Soldering Brass Kitsgreenspun.com : LUSENET : Wiring for DCC : One Thread
Just wondering what you might recommend for soldering light gauge brass car kits? I have an AB 100W resistance soldering station, but I have been told I risk warping the thin brass. I'm considering using Rickety Rails low temp solder or H&N Flux with their solder. I have a Weller 35W pencil iron, but I'm looking at upgrading that to on of their digitally controlled units. Thoughts?
-- Lou Nigro (firstname.lastname@example.org), February 20, 2005
I have never soldered together any light gauge brass car kits. So what you are getting here are simply my thoughts. If someone else with experience tells you something different, go with their advice. My only experience with soldering sheets are kits made of tin-plated steel.
When welding stainless steel, warping sheets is a problem. I have never soldered anything and had it warp on me. I don't THINK that warpage will be a problem for you.
In soldering together my sheets for the building kits I have made, I did not use my resistance soldering station. I found a gun did a good job of making a soldered seam. Resistance stations aren't good for making seam joints because if you move the tips, you will arc them - which causes them to get dirty and stop working. If you want to do spot solder joints, unless I am wrong about the warping, the resistance soldering station should do a good job for you. Just dial it up for the amount of power you find you need.
I definitely recommend liquid flux for any application where you want to make a solder joint in the shortest amount of time. Time is saved because you are not liquifying a solid flux. I definitely recommend the H&N flux. That stuff works great. Just be sure to use a solid solder that does not have any flux already in it.

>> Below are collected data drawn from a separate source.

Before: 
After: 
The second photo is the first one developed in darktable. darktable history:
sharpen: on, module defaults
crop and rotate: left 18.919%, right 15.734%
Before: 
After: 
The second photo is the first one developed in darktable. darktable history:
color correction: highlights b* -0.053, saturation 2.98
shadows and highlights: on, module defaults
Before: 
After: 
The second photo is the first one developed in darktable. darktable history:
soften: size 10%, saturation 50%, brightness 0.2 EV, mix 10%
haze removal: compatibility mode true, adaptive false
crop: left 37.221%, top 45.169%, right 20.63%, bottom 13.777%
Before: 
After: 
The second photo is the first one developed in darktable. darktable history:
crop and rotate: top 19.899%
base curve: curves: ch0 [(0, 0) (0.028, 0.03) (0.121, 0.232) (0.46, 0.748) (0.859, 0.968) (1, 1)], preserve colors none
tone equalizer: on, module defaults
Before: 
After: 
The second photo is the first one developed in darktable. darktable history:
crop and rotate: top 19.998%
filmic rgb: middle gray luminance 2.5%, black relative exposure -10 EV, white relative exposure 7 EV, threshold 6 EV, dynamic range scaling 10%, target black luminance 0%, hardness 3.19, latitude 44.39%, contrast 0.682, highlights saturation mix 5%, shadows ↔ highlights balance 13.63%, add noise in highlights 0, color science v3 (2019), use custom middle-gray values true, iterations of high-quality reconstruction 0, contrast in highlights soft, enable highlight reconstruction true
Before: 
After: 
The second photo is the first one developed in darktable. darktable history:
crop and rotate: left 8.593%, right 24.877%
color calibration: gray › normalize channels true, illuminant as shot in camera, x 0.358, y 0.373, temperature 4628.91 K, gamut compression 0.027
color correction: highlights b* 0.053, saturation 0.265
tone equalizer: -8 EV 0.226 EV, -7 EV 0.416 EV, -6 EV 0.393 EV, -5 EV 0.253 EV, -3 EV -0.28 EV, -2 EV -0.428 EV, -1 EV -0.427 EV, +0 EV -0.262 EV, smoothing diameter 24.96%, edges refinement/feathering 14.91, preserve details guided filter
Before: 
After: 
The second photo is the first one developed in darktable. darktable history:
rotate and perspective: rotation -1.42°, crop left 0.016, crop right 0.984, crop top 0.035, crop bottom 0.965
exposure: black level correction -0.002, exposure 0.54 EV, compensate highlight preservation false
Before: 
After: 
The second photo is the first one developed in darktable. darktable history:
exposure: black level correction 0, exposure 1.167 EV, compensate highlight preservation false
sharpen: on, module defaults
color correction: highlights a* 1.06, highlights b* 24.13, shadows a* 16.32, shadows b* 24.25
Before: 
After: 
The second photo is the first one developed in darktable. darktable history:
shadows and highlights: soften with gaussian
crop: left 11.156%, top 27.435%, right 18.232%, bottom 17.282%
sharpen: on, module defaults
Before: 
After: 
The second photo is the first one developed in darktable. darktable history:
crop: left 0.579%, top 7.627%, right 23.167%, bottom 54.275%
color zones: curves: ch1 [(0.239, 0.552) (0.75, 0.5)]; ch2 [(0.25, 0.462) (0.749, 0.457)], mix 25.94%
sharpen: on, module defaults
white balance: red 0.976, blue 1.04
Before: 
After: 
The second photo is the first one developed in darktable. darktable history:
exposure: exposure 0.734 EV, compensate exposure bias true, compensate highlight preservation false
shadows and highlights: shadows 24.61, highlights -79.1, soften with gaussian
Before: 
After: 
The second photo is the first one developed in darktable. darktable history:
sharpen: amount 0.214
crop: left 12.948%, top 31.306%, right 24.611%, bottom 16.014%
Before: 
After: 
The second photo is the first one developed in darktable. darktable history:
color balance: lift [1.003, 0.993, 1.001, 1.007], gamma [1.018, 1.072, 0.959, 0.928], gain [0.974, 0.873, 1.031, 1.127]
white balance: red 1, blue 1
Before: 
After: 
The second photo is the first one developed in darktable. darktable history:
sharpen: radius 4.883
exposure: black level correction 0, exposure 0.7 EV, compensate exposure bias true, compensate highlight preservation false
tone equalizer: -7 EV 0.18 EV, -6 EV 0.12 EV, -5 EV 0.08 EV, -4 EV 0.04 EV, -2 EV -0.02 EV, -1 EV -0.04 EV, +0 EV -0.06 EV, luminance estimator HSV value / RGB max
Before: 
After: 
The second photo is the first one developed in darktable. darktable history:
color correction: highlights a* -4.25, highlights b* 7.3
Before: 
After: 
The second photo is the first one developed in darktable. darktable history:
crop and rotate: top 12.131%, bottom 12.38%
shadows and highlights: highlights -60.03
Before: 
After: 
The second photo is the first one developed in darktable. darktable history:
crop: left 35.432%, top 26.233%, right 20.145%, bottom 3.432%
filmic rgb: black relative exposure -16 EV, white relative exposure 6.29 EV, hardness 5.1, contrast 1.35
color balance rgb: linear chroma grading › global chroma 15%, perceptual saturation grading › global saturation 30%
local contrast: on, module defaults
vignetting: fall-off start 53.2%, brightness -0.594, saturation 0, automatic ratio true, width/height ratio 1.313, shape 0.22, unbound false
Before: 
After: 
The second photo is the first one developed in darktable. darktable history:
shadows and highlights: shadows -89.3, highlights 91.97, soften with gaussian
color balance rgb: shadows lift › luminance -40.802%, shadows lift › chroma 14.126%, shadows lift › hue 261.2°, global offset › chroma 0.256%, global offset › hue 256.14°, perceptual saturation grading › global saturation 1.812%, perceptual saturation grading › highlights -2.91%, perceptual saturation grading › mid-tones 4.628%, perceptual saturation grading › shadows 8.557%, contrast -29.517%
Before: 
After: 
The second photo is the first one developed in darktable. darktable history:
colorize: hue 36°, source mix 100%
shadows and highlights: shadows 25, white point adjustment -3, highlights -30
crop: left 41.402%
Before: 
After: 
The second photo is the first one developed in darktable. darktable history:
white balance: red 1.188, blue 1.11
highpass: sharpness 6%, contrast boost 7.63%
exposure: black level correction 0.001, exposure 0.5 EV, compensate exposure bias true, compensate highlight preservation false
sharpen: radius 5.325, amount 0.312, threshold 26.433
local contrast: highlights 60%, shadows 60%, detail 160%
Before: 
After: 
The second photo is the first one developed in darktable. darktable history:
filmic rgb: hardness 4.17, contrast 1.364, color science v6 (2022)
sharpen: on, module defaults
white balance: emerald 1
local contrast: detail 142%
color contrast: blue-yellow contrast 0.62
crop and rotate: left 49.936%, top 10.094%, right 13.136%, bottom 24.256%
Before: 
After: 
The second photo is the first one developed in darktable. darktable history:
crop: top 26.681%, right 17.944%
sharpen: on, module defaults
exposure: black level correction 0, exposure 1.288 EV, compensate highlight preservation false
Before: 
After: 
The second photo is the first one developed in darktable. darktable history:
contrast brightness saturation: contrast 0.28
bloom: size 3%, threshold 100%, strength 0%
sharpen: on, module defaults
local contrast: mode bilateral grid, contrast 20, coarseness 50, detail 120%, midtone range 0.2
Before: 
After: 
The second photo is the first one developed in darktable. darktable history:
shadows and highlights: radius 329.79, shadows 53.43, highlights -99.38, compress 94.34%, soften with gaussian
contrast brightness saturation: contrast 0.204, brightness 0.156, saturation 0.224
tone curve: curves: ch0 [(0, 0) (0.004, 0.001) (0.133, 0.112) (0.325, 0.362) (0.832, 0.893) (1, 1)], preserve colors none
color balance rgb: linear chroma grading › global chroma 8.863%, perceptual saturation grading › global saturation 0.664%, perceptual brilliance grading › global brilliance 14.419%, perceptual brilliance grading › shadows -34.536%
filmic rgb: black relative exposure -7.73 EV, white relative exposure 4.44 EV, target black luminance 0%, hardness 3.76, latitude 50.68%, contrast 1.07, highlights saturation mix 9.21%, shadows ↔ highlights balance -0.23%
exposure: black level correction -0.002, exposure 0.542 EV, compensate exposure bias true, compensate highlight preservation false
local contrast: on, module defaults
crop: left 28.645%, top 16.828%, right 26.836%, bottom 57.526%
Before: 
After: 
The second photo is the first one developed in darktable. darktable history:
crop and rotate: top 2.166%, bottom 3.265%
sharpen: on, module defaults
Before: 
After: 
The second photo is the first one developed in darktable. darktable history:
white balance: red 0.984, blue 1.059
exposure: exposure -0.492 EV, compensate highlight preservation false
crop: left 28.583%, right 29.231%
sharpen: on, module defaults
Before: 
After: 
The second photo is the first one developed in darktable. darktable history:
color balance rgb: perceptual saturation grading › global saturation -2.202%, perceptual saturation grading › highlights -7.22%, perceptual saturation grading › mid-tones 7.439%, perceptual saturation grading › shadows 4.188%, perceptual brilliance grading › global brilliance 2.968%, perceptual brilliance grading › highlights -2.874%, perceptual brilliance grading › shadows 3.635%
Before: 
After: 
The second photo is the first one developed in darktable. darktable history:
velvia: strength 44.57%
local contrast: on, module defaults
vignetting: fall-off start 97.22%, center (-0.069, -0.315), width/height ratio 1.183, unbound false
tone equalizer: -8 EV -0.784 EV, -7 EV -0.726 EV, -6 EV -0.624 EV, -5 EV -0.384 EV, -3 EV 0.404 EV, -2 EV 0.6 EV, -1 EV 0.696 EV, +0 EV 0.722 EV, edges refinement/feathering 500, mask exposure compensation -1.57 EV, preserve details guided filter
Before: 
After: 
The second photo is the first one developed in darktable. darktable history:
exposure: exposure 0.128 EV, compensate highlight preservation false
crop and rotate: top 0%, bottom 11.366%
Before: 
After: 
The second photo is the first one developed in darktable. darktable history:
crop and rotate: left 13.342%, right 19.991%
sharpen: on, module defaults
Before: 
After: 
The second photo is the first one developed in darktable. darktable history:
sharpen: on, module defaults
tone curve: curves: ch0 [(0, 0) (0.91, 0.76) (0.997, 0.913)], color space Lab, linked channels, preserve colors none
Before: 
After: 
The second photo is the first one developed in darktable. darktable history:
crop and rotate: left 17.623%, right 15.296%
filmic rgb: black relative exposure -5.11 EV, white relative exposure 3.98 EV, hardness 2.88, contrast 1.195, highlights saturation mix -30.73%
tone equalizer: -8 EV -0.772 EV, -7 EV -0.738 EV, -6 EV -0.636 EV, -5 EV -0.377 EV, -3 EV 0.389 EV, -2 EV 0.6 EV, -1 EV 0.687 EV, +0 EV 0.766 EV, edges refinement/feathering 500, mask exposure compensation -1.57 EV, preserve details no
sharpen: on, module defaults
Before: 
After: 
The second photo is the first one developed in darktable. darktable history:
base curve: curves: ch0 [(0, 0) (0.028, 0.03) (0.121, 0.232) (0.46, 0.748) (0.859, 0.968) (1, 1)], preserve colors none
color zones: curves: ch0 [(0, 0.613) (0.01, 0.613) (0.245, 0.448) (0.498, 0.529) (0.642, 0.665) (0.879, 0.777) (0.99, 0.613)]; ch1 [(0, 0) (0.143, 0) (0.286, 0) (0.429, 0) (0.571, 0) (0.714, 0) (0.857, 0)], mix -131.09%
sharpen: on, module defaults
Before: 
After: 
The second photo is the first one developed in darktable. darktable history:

Also, if you want to form a joint in the shortest amount of time, do not use any solders which advertise themselves as silver-bearing. The more silver that is in a solder, the more heat it takes to melt it. A solder will say if it has any silver in it. Most do not. Also for a quick joint, use traditional 60/40 tin/lead solder. The lead free solders take longer to melt.
One caution about using your resistance station to assemble cars. If you have to attach fine brass wire as railings and plumbing, be careful. Don't use your resistance iron in such a way that it passes its current through the brass wire. You could melt the wire.
If you are happy with your 35W pencil, I'd keep using it. That's what I use when I use a pencil. I have never found a need for the fancy soldering stations. If you want lower power sometimes, but another lower wattage pencil. I have 15W, 25W, and 35W pencils. They still are far cheaper than a station. For when you need variable power higher than 35W, you have your resistance station.